Ein Dieselgenerator erzeugt im Volllastbetrieb Strom für die Akkus. Mit dem Batteriestrom werden die elektrischen Verbraucher versorgt. Erst wenn der Ladezustand niedrig ist, wird der Generator zugeschaltet und die Akkus werden wieder aufgeladen. Durch das Batteriesystem kann der Dieselverbrauch auf der Fischfarm laut Angaben von Tesvolt um bis zu 60 Prozent reduziert werden.
EuPD/Innogy
Strompuffer fürs Gewerbe legen global zu
Allein im vergangenen Jahr haben Gewerbespeicher enorm zugelegt. Um rund 34 Prozent gegenüber 2018. Ihre
Kapazität wird bis 2030 von heute zehn auf insgesamt 198 Gigawattstunden ansteigen. Das prognostiziert die Studie „Energiekostenoptimierung mit passgenauen Energiespeicherlösungen – storage as a service“ von Innogy und EuPD Research.

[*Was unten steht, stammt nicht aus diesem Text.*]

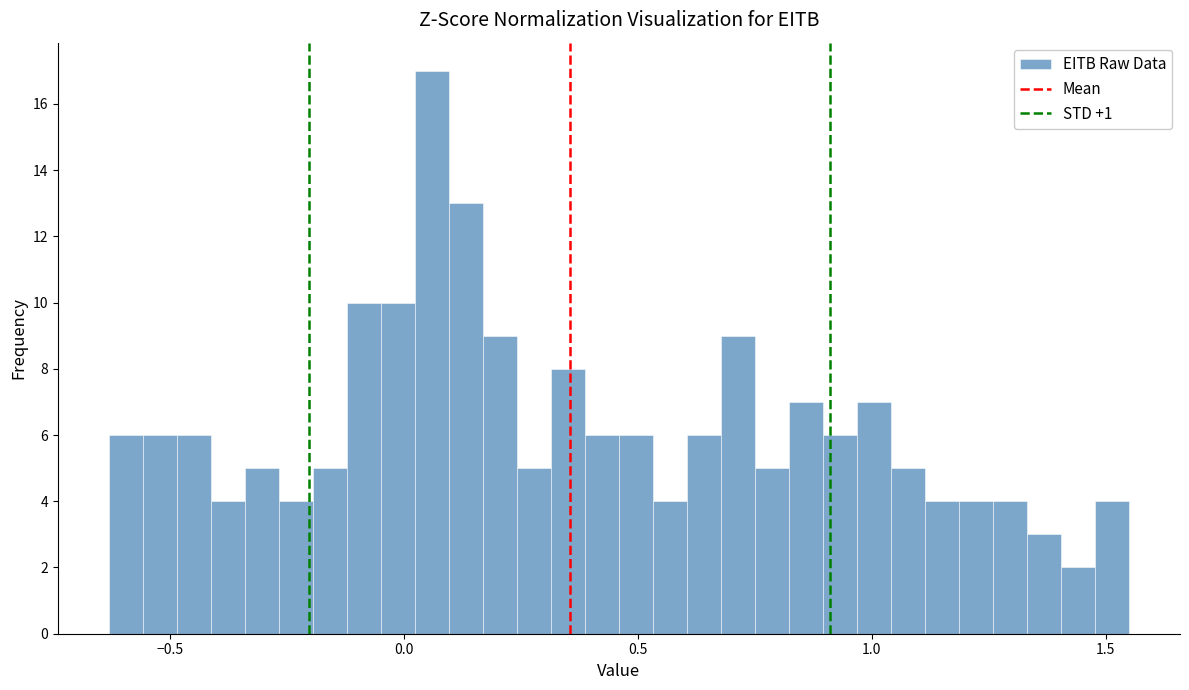

Read against the x-axis, roughly where is the centre of the tallest bar?

0.05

Allein in Deutschland gibt es mehr als 500.000 stromintensive Unternehmen, die Interesse an einem Batteriespeicher zur Netzentgeltoptimierung haben könnten. Für weitere gut zwei Millionen Betriebe kommen Batteriespeicher für zusätzliche Einsatzbereiche wie Eigenverbrauchsoptimierung oder eine Notstromversorgung in Betracht, schreiben die Experten.
Die Preise für Batteriespeichersysteme sind in den vergangenen Jahren deutlich zurückgegangen. Für Speichersysteme mit Lithium-Ionen-Akkus stellt Bloomberg New Energy Finance (BNEF) im Zeitraum von 2010 bis 2016 einen Preisrückgang von 1.000 auf unter 290 US-Dollar pro Kilowattstunde fest. Das entspricht einem durchschnittlichen Preisrückgang von 20 Prozent jährlich.
Vieles spricht für eine Fortsetzung des Trends. Marktbeobachter erwarten einen weiteren Rückgang des Preisniveaus für Lithiumbatterien auf 80 bis 100 US-Dollar pro Kilowattstunde bis 2030. Die Internationale Organisation für erneuerbare Energien Irena begründet das mit sinkenden Produktionskosten für Batteriespeicher von über 50 Prozent. Die Preise für Batteriespeicher werden demnach weiter fallen.